[Data excerpts]
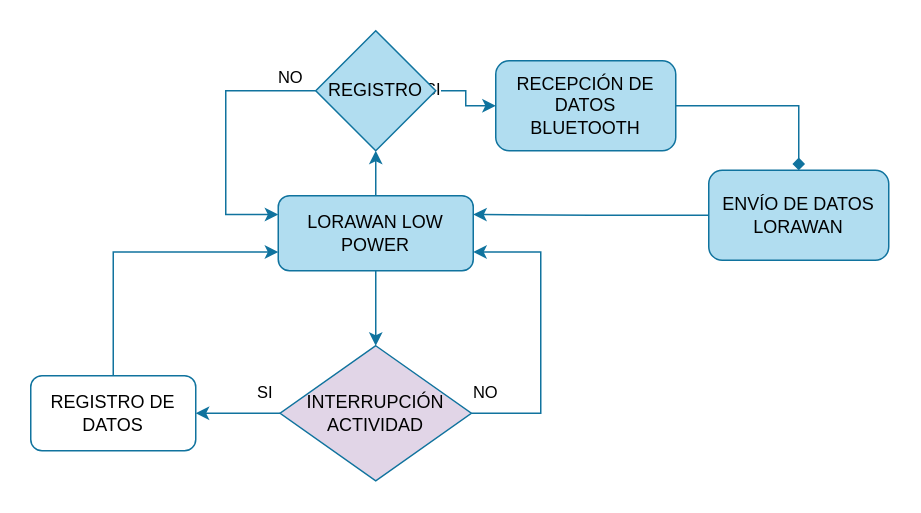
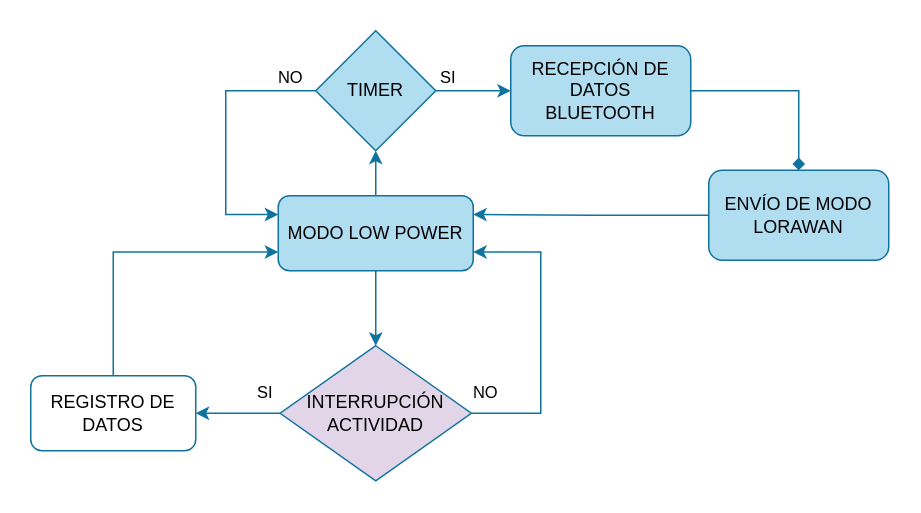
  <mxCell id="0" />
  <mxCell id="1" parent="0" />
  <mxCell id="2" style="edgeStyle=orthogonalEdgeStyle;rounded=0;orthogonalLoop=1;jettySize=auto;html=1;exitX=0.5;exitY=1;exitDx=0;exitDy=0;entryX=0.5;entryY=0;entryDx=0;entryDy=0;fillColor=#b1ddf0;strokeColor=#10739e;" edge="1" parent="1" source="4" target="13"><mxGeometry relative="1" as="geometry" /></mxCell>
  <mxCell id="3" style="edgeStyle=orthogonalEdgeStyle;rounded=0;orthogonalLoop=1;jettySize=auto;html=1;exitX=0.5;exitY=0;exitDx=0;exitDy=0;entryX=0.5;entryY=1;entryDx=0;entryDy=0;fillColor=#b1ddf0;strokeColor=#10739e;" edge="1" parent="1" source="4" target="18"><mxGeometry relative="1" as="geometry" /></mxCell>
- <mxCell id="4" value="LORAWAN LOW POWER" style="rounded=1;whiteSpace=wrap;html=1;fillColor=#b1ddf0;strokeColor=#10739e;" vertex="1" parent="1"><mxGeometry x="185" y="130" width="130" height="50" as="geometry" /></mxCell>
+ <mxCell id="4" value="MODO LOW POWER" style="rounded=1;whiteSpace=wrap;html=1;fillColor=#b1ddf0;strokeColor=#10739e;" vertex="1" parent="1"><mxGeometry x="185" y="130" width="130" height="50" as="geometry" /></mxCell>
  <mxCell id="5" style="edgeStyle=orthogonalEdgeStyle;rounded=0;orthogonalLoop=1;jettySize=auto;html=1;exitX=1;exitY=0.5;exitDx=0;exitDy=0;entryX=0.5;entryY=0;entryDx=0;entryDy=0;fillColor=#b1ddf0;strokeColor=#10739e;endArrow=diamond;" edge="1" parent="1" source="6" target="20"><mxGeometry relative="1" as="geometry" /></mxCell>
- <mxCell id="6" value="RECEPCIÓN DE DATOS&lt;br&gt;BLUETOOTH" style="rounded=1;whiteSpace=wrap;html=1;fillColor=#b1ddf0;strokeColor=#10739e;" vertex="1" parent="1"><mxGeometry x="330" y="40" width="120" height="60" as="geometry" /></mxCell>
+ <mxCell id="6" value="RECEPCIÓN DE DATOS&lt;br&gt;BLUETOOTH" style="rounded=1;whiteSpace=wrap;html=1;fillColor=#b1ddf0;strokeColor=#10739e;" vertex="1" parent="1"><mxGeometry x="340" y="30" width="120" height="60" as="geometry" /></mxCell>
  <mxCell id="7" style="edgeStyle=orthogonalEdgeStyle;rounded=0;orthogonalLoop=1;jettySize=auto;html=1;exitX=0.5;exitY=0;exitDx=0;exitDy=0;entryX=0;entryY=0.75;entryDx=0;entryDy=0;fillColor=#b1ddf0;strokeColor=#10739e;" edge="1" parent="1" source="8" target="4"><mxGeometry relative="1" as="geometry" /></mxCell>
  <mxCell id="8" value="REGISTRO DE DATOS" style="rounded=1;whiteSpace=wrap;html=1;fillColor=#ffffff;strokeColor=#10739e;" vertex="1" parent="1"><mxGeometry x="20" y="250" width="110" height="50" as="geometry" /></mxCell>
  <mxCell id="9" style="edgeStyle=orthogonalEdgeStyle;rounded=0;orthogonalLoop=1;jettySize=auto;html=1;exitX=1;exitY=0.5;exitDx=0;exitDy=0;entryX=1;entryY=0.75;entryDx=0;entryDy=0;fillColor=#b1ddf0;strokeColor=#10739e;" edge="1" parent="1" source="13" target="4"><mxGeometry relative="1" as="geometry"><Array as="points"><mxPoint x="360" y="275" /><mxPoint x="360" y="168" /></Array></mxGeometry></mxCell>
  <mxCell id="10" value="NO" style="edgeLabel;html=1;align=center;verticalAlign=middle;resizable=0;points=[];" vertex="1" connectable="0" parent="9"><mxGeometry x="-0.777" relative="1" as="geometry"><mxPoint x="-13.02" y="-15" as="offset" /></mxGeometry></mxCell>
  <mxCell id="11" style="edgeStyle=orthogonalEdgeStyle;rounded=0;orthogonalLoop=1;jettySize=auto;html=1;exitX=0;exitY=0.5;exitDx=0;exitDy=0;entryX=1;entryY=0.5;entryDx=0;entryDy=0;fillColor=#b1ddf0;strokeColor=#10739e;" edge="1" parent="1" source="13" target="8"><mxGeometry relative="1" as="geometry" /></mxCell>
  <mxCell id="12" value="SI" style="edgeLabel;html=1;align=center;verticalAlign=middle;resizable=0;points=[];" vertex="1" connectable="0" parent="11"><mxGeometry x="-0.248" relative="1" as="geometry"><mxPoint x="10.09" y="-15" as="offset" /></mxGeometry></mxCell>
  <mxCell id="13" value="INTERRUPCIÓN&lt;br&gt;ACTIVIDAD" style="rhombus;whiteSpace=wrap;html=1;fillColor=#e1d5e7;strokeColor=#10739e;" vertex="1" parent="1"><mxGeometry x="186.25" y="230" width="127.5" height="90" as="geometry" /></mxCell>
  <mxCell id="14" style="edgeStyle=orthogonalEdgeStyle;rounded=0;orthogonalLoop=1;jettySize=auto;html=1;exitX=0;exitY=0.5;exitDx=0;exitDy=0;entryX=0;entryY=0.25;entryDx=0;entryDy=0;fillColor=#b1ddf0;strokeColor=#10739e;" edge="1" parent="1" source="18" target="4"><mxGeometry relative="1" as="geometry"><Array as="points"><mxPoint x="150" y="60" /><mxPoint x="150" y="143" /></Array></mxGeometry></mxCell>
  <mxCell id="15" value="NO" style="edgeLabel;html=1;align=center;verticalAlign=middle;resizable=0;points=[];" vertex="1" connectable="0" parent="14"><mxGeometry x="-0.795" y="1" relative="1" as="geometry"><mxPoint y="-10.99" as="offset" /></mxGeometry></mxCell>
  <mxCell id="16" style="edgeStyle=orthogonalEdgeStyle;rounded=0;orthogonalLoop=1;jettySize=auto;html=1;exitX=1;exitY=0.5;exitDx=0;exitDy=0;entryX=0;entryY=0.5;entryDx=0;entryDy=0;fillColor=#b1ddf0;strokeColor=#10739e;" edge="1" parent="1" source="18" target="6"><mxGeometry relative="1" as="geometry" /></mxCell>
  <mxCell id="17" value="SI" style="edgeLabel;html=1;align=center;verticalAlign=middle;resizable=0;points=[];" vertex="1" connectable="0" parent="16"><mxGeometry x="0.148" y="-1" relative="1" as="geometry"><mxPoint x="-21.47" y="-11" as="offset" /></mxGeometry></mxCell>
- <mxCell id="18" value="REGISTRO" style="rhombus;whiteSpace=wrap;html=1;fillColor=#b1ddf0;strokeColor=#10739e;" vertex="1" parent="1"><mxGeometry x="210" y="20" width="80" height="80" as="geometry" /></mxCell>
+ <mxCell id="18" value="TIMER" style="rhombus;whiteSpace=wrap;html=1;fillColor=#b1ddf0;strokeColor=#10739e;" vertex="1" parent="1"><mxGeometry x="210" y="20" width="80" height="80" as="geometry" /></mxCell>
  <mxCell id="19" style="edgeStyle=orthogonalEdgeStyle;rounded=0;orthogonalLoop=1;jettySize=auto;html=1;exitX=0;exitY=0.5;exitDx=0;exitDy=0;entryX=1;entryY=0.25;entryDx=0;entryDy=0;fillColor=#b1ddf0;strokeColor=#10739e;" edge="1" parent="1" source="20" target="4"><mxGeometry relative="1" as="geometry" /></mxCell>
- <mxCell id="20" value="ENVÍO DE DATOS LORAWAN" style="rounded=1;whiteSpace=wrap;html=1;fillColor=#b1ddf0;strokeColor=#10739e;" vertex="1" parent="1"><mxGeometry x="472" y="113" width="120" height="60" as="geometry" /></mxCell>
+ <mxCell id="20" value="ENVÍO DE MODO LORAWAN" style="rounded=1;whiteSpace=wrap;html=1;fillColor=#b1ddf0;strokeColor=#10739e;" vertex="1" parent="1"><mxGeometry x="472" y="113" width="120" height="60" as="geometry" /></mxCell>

Problem statement:
Gather every line of the material above that contains the string "DATOS", treating uppercase and lowercase as different.

Response to this task:
- <mxCell id="6" value="RECEPCIÓN DE DATOS&lt;br&gt;BLUETOOTH" style="rounded=1;whiteSpace=wrap;html=1;fillColor=#b1ddf0;strokeColor=#10739e;" vertex="1" parent="1"><mxGeometry x="330" y="40" width="120" height="60" as="geometry" /></mxCell>
+ <mxCell id="6" value="RECEPCIÓN DE DATOS&lt;br&gt;BLUETOOTH" style="rounded=1;whiteSpace=wrap;html=1;fillColor=#b1ddf0;strokeColor=#10739e;" vertex="1" parent="1"><mxGeometry x="340" y="30" width="120" height="60" as="geometry" /></mxCell>
  <mxCell id="8" value="REGISTRO DE DATOS" style="rounded=1;whiteSpace=wrap;html=1;fillColor=#ffffff;strokeColor=#10739e;" vertex="1" parent="1"><mxGeometry x="20" y="250" width="110" height="50" as="geometry" /></mxCell>
- <mxCell id="20" value="ENVÍO DE DATOS LORAWAN" style="rounded=1;whiteSpace=wrap;html=1;fillColor=#b1ddf0;strokeColor=#10739e;" vertex="1" parent="1"><mxGeometry x="472" y="113" width="120" height="60" as="geometry" /></mxCell>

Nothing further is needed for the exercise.